YOUR GOAL – In the entries below, which lines run from the one containing "index pip: (854, 858)" to the one containing "ring tip: (875, 853)"? Copy exactly those lines, ends included, and no others.

************

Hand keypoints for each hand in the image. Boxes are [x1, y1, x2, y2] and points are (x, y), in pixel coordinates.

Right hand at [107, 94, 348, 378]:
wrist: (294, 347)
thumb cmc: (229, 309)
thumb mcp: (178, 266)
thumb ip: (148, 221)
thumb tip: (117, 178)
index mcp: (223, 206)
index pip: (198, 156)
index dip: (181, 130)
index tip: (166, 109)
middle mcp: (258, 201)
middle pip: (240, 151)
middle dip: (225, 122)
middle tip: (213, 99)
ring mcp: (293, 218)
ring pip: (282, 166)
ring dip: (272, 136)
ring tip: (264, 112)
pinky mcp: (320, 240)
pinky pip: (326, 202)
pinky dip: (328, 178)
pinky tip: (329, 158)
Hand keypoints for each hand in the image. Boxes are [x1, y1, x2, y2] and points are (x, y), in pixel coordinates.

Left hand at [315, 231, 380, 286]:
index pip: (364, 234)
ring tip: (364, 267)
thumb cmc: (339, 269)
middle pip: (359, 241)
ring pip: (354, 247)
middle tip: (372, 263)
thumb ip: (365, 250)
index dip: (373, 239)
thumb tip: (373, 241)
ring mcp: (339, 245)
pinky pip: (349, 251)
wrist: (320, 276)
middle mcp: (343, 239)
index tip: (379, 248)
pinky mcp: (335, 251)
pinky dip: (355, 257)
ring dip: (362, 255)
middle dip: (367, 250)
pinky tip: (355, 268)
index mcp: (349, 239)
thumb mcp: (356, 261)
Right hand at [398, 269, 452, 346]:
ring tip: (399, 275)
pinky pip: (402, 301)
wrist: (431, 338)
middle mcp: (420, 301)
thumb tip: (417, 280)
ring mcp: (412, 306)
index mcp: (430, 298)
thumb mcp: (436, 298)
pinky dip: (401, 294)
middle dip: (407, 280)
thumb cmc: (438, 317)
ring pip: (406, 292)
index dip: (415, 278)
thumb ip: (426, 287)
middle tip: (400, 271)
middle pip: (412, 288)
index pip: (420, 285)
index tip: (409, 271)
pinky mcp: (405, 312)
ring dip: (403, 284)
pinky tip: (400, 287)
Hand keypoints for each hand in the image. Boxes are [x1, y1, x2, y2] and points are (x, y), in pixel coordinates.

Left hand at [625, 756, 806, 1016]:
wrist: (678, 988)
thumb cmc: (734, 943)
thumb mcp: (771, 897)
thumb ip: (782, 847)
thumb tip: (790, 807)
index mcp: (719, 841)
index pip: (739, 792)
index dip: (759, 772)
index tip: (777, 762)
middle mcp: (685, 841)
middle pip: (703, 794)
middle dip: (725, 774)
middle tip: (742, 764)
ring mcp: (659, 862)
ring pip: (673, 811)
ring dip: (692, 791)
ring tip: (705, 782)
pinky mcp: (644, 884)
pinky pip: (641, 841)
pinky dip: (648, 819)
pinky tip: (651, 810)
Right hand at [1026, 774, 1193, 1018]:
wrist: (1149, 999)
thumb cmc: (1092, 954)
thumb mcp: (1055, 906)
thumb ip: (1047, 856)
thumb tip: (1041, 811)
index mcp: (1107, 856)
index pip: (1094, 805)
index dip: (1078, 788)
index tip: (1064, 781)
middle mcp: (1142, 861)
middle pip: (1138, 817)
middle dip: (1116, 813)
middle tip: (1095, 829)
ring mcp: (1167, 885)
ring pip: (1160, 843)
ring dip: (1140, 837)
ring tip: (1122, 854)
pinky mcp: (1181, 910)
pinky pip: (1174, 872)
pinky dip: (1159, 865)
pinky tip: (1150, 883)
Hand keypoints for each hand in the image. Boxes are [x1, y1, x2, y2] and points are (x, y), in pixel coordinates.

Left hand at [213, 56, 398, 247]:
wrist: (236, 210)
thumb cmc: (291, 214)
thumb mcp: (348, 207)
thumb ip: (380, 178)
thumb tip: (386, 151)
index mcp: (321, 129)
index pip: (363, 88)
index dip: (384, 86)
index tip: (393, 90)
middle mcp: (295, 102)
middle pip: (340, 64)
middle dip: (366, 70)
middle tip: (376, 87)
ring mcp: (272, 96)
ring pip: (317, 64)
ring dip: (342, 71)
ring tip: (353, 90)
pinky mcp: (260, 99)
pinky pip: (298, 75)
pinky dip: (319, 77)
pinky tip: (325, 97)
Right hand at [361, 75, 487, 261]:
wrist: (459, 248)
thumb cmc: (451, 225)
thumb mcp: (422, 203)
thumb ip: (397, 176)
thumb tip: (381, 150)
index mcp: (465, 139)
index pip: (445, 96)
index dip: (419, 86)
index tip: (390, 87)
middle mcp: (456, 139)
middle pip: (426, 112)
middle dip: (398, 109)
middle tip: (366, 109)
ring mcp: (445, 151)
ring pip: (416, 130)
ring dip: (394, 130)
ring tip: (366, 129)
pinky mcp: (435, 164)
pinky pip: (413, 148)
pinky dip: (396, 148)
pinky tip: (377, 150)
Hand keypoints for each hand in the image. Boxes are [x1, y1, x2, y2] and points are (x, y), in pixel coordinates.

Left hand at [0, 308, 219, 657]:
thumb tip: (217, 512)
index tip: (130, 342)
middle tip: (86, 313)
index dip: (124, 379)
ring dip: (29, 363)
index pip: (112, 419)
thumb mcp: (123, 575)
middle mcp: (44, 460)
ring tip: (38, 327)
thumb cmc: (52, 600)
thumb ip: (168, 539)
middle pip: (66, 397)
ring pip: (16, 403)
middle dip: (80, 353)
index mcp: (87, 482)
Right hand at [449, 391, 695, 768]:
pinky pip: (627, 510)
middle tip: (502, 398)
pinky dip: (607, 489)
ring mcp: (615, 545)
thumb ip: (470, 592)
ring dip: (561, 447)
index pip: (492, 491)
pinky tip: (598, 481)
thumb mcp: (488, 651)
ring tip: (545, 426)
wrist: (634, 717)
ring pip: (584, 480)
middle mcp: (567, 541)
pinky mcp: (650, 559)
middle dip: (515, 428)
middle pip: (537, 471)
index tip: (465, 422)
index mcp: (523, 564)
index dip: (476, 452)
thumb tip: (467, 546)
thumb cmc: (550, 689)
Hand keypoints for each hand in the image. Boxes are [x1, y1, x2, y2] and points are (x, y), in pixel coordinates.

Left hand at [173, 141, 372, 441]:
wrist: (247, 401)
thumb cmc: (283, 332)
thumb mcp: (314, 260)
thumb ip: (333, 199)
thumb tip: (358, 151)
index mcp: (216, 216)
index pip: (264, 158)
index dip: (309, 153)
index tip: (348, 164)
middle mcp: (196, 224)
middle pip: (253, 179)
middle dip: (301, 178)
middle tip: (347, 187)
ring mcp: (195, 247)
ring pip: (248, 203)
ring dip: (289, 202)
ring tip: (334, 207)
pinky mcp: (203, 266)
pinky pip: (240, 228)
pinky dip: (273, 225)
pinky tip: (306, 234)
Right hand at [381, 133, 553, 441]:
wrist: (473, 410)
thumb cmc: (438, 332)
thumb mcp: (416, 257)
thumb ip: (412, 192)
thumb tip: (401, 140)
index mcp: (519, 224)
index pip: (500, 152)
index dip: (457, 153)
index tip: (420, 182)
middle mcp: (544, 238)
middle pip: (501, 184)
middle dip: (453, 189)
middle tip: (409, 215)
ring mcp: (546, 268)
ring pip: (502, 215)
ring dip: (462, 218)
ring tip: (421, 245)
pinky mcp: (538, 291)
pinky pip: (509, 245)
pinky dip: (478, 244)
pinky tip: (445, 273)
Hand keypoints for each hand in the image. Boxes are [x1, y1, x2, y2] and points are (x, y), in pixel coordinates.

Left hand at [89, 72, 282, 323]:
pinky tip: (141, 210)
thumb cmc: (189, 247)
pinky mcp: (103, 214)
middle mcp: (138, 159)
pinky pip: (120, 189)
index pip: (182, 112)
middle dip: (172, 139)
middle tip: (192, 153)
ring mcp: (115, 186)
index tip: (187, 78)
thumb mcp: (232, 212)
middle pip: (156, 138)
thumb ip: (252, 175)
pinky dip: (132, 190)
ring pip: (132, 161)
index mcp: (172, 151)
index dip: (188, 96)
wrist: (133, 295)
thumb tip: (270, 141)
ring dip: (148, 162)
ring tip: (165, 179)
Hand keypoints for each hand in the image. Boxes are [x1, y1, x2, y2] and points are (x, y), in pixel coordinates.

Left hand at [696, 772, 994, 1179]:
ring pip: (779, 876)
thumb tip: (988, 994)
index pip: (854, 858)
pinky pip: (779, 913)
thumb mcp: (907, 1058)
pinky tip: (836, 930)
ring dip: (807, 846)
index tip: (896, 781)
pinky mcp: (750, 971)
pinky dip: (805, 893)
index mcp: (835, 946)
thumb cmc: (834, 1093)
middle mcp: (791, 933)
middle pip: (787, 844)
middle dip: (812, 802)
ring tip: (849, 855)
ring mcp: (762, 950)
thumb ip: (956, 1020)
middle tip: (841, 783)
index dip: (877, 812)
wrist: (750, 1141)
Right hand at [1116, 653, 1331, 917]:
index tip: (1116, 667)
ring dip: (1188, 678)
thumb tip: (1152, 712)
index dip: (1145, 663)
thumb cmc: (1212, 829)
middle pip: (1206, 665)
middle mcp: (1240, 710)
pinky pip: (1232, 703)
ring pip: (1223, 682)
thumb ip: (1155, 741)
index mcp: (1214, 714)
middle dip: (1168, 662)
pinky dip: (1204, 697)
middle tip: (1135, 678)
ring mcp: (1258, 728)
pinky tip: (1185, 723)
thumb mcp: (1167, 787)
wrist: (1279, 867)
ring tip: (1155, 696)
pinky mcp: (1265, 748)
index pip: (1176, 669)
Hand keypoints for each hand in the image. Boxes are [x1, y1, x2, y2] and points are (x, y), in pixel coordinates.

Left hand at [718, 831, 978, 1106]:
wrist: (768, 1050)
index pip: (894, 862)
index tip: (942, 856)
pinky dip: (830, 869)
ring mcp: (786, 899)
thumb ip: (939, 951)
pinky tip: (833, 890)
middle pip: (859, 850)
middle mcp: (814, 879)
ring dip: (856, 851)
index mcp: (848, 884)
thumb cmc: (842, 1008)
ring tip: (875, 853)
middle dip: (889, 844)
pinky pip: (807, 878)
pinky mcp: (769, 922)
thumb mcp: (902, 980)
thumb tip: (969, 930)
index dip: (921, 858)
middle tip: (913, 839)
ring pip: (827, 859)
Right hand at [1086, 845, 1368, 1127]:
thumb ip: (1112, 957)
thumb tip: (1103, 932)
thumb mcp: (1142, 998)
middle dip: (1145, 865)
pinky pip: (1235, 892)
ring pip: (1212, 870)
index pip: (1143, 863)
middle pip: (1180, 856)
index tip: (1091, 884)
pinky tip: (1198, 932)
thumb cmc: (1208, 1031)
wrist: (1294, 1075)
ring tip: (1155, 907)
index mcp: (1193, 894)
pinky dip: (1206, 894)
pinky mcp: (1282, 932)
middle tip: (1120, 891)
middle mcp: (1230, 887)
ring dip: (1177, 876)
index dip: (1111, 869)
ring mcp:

************

SOLUTION TO THE PROBLEM –
index pip: (854, 858)
pinky pip: (779, 913)
thumb mcp: (907, 1058)
pinky tip: (836, 930)
ring dip: (807, 846)
index tip: (896, 781)
pinky mcp: (750, 971)
pinky dip: (805, 893)
index mcp: (835, 946)
thumb cmc: (834, 1093)
middle mcp: (791, 933)
middle pip: (787, 844)
middle dip: (812, 802)
ring tip: (849, 855)
ring mcp: (762, 950)
thumb ip: (956, 1020)
middle tip: (841, 783)
index dip: (877, 812)
wrist: (750, 1141)
Right hand at [1116, 653, 1331, 917]:
index tip: (1116, 667)
ring dip: (1188, 678)
thumb tip: (1152, 712)
index dip: (1145, 663)
thumb cmc: (1212, 829)
middle pip: (1206, 665)
middle mcp: (1240, 710)
pinky pip: (1232, 703)
ring pip: (1223, 682)
thumb ip: (1155, 741)
index mcp: (1214, 714)
middle dip: (1168, 662)
pinky dip: (1204, 697)
middle tip: (1135, 678)
ring mcp: (1258, 728)
pinky tip: (1185, 723)
thumb mcp: (1167, 787)
wrist: (1279, 867)
ring tip: (1155, 696)
pinky mcp: (1265, 748)
index pip: (1176, 669)
Hand keypoints for each hand in the image. Boxes are [x1, y1, x2, y2] and points are (x, y), in pixel coordinates.

Left hand at [718, 831, 978, 1106]:
wrist: (768, 1050)
index pip: (894, 862)
index tip: (942, 856)
pinky dip: (830, 869)
ring mcp: (786, 899)
thumb ip: (939, 951)
pinky tip: (833, 890)
middle pip: (859, 850)
middle mcp: (814, 879)
ring dip: (856, 851)
index mcp: (848, 884)
thumb cmc: (842, 1008)
ring tip: (875, 853)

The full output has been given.